Global warming: it is real and it is serious: "Up to 64% of China's glaciers are projected to disappear by 2050, putting at risk up to a quarter of the country's population who are dependent on the water released from those glaciers. Today in the Arctic, ice thickness has declined by over 40% and "an area larger than the Netherlands is disappearing every year." According to scientists, Arctic sea ice could melt entirely by the end of the century.

"Ice cores from Svalbard glaciers in the Arctic region show that the twentieth century was "by far the warmest century" in the last 800 years. Between 1998 and 2001, the Qori Kalis glacier in Peru has retreated an average of 155 meters annually -- a rate three times faster than the average yearly retreat for the previous three years, and thirty-two times faster than the average yearly retreat from 1963 to 1978.

"Just southeast of Mount Everest in the Himalayan Khumbu Range of Eastern Nepal, the Imja Glacier has been retreating at a rate of close to 10 meters annually. It is but one among many glaciers currently in rapid retreat. According to Syed Iqbal Hasnain of the International Commission for Snow and Ice, "Glaciers in the Himalayas are receding faster than in any other part of the world. If the present rate continues, the likelihood of them disappearing by the year 2035 is very high." Over two billion people depend on the glacier-fed flow of the rivers from the Himalayan mountains.
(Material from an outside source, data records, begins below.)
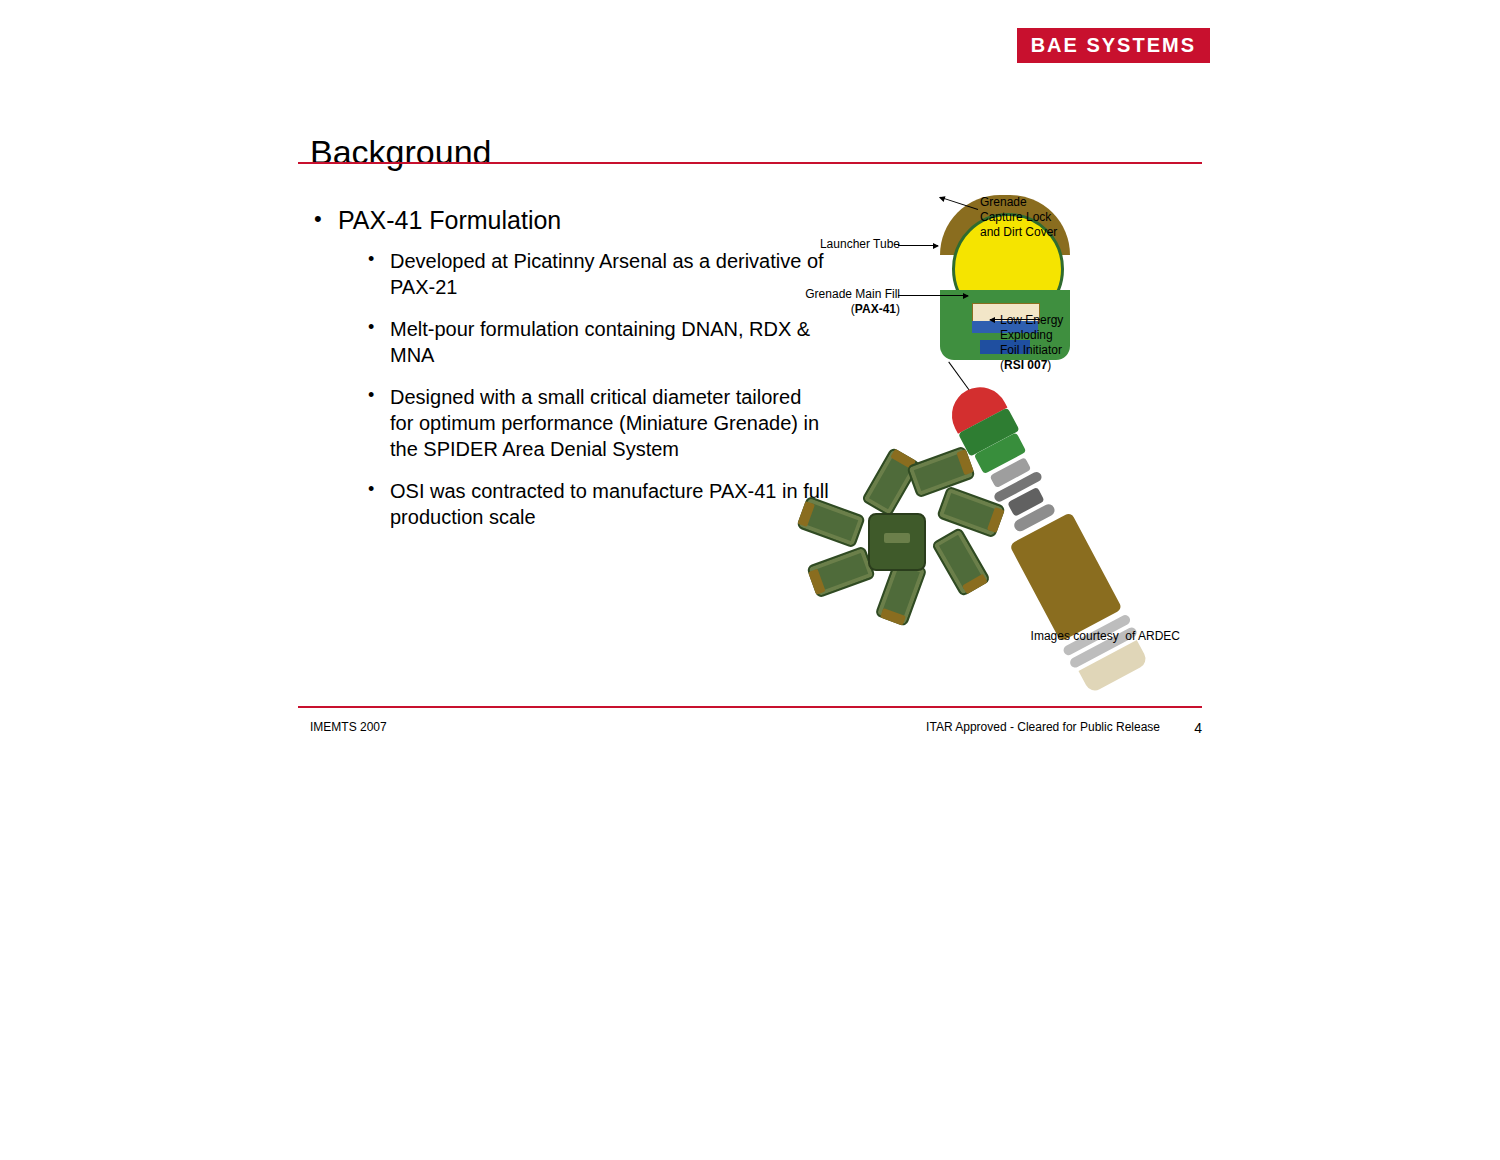BAE SYSTEMS
Background
PAX-41 Formulation
Developed at Picatinny Arsenal as a derivative of PAX-21
Melt-pour formulation containing DNAN, RDX & MNA
Designed with a small critical diameter tailored for optimum performance (Miniature Grenade) in the SPIDER Area Denial System
OSI was contracted to manufacture PAX-41 in full production scale
Grenade
Capture Lock
and Dirt Cover
Launcher Tube
Grenade Main Fill
(PAX-41)
Low Energy
Exploding
Foil Initiator
(RSI 007)
Images courtesy of ARDEC
IMEMTS 2007
ITAR Approved - Cleared for Public Release
4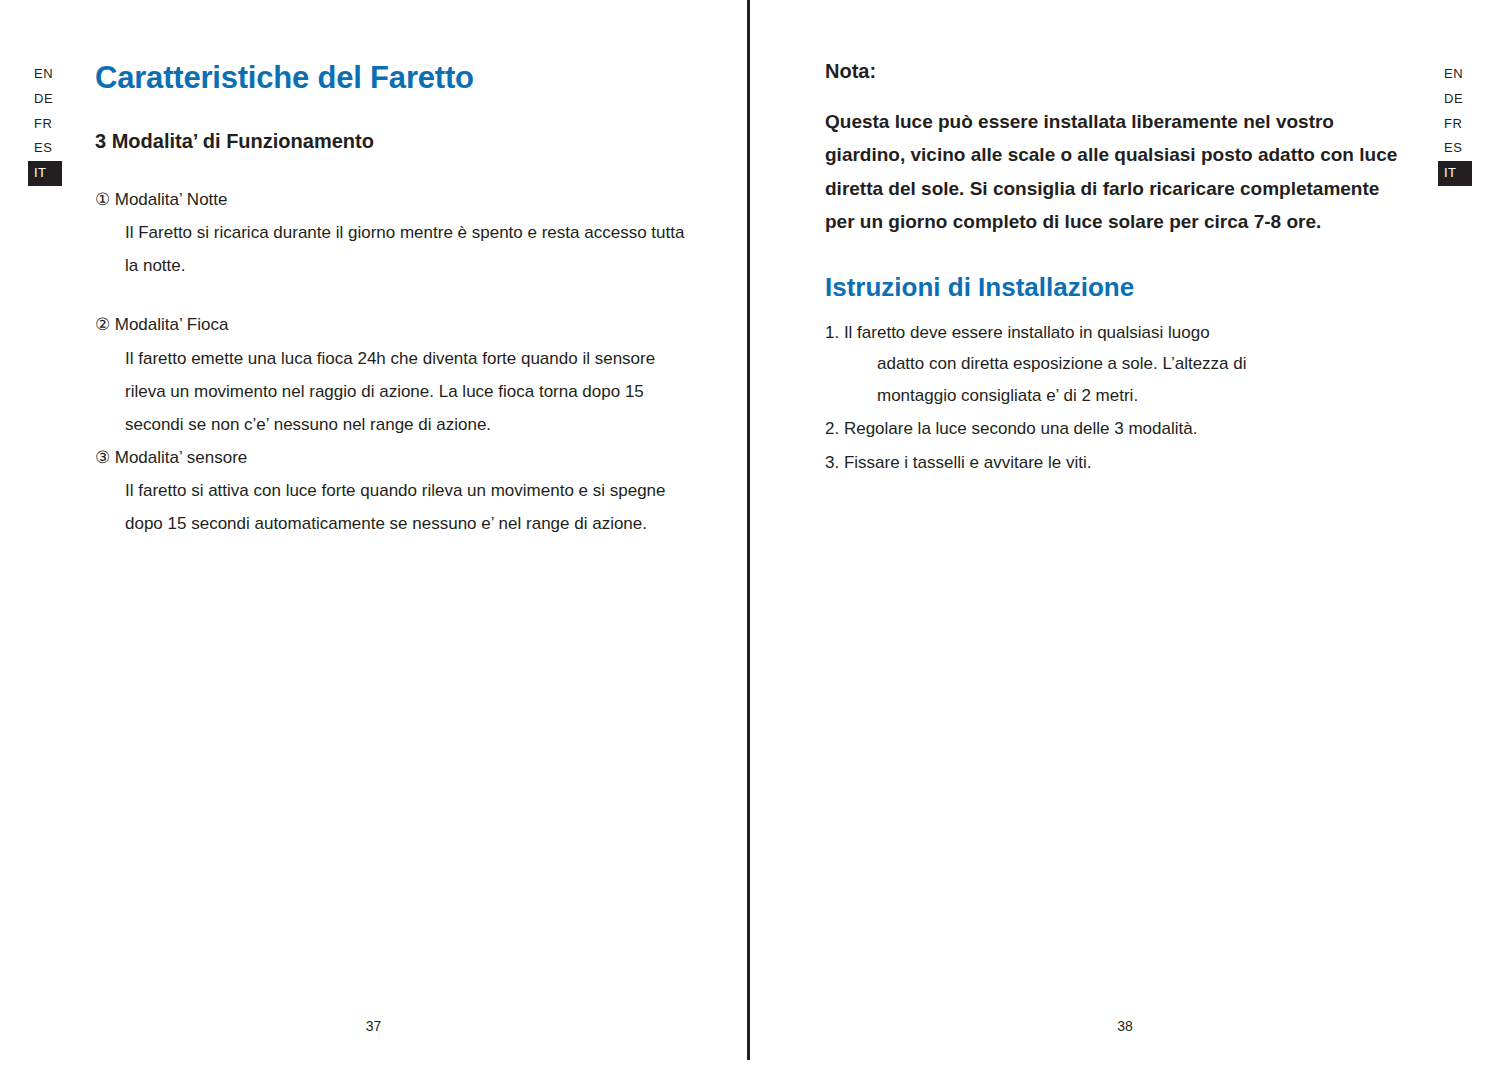EN
DE
FR
ES
IT
Caratteristiche del Faretto
3 Modalita’ di Funzionamento
① Modalita’ Notte Il Faretto si ricarica durante il giorno mentre è spento e resta accesso tutta la notte.
② Modalita’ Fioca Il faretto emette una luca fioca 24h che diventa forte quando il sensore rileva un movimento nel raggio di azione. La luce fioca torna dopo 15 secondi se non c’e’ nessuno nel range di azione.
③ Modalita’ sensore Il faretto si attiva con luce forte quando rileva un movimento e si spegne dopo 15 secondi automaticamente se nessuno e’ nel range di azione.
37
EN
DE
FR
ES
IT
Nota:
Questa luce può essere installata liberamente nel vostro giardino, vicino alle scale o alle qualsiasi posto adatto con luce diretta del sole. Si consiglia di farlo ricaricare completamente per un giorno completo di luce solare per circa 7-8 ore.
Istruzioni di Installazione
1. Il faretto deve essere installato in qualsiasi luogo adatto con diretta esposizione a sole. L’altezza di montaggio consigliata e’ di 2 metri.
2. Regolare la luce secondo una delle 3 modalità.
3. Fissare i tasselli e avvitare le viti.
38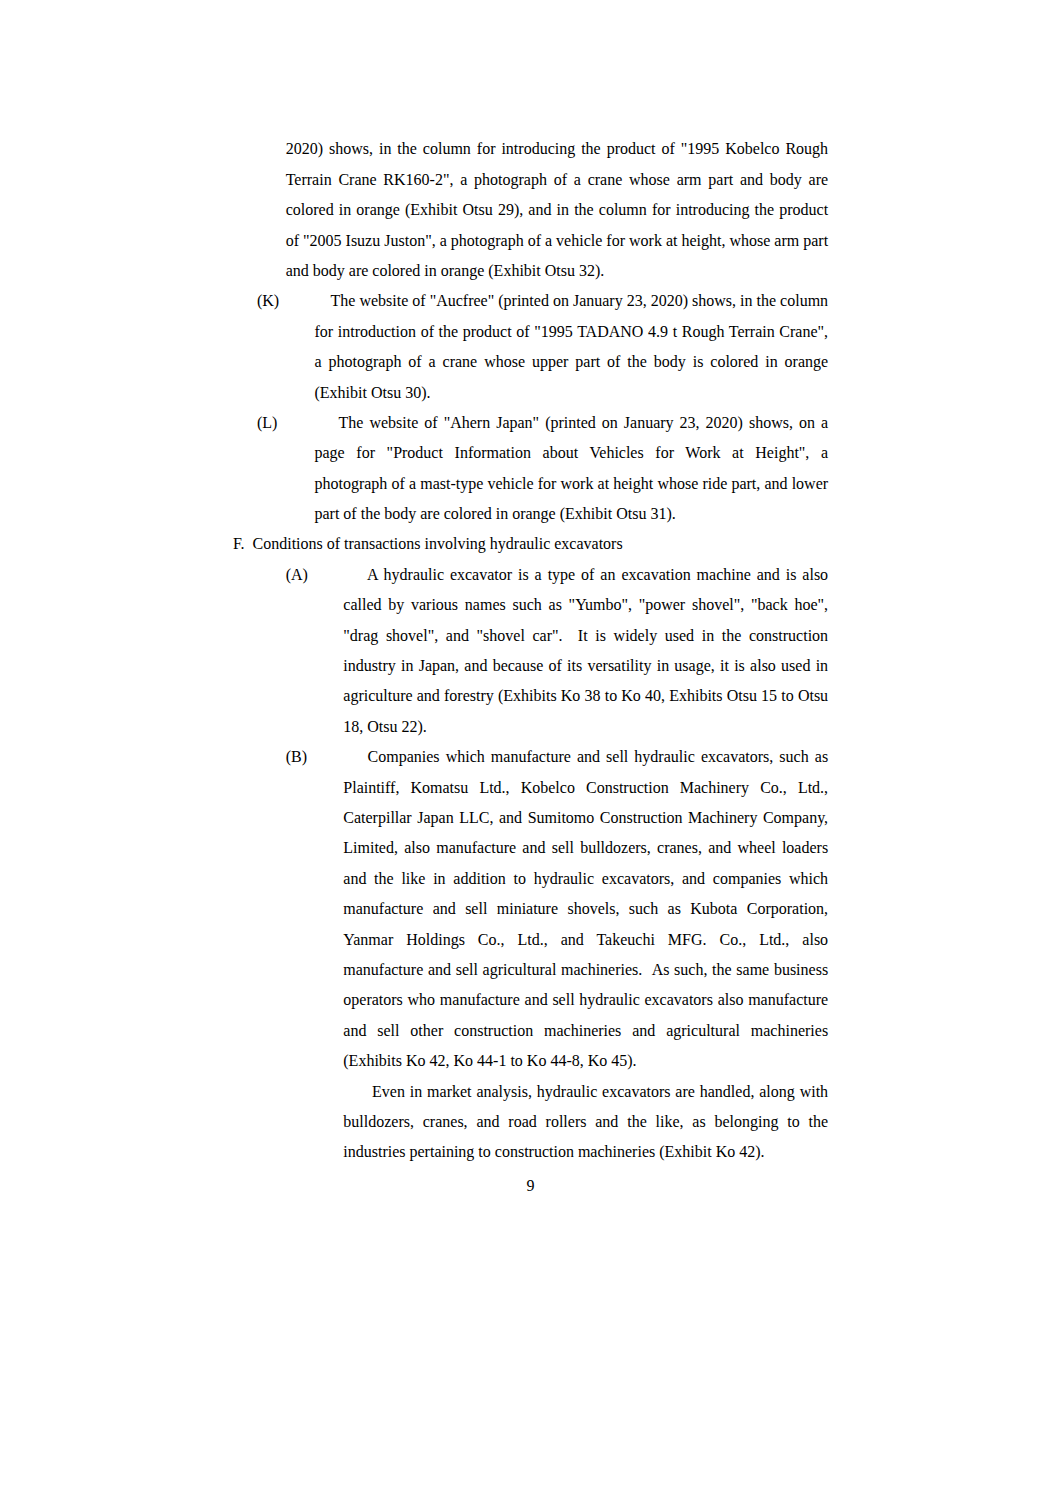2020) shows, in the column for introducing the product of "1995 Kobelco Rough Terrain Crane RK160-2", a photograph of a crane whose arm part and body are colored in orange (Exhibit Otsu 29), and in the column for introducing the product of "2005 Isuzu Juston", a photograph of a vehicle for work at height, whose arm part and body are colored in orange (Exhibit Otsu 32).
(K) The website of "Aucfree" (printed on January 23, 2020) shows, in the column for introduction of the product of "1995 TADANO 4.9 t Rough Terrain Crane", a photograph of a crane whose upper part of the body is colored in orange (Exhibit Otsu 30).
(L) The website of "Ahern Japan" (printed on January 23, 2020) shows, on a page for "Product Information about Vehicles for Work at Height", a photograph of a mast-type vehicle for work at height whose ride part, and lower part of the body are colored in orange (Exhibit Otsu 31).
F. Conditions of transactions involving hydraulic excavators
(A) A hydraulic excavator is a type of an excavation machine and is also called by various names such as "Yumbo", "power shovel", "back hoe", "drag shovel", and "shovel car". It is widely used in the construction industry in Japan, and because of its versatility in usage, it is also used in agriculture and forestry (Exhibits Ko 38 to Ko 40, Exhibits Otsu 15 to Otsu 18, Otsu 22).
(B) Companies which manufacture and sell hydraulic excavators, such as Plaintiff, Komatsu Ltd., Kobelco Construction Machinery Co., Ltd., Caterpillar Japan LLC, and Sumitomo Construction Machinery Company, Limited, also manufacture and sell bulldozers, cranes, and wheel loaders and the like in addition to hydraulic excavators, and companies which manufacture and sell miniature shovels, such as Kubota Corporation, Yanmar Holdings Co., Ltd., and Takeuchi MFG. Co., Ltd., also manufacture and sell agricultural machineries. As such, the same business operators who manufacture and sell hydraulic excavators also manufacture and sell other construction machineries and agricultural machineries (Exhibits Ko 42, Ko 44-1 to Ko 44-8, Ko 45).
Even in market analysis, hydraulic excavators are handled, along with bulldozers, cranes, and road rollers and the like, as belonging to the industries pertaining to construction machineries (Exhibit Ko 42).
9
In Patagonia, ice fields have lost 42 cubic kilometers of ice every year for the last seven years, equivalent to the volume of ten thousand large football stadiums. The scientific journal Nature published this year the findings of 19 eminent biological scientists. Climate change, they concluded, will "commit to extinction" 18% to 35% of all land-based animal and plant species.""

"Resources from the sun, the tides, the waves, geothermal power -- all these are waiting to be harnessed; waiting, despite the enormity of the danger confronting us, because the resources that should be used to tap their regenerative power economically remain dedicated to the fossil fuel and nuclear industries. A planetary betrayal.

"We all know what the problem is: burning fossil fuels such as coal and oil along with the unsustainable and inequitable use of our planet's resources. And we know what we have to do. We must generate our energy from clean, safe, renewable resources and use our energy in a sustainable way. Because there really is no other way. The measurable, time-bound development of renewable energy based on real and ambitious targets, matched with deep, rapid cuts in CO2 emissions -- this is what's needed today if we are to save the global commons from devastating climate-change impacts."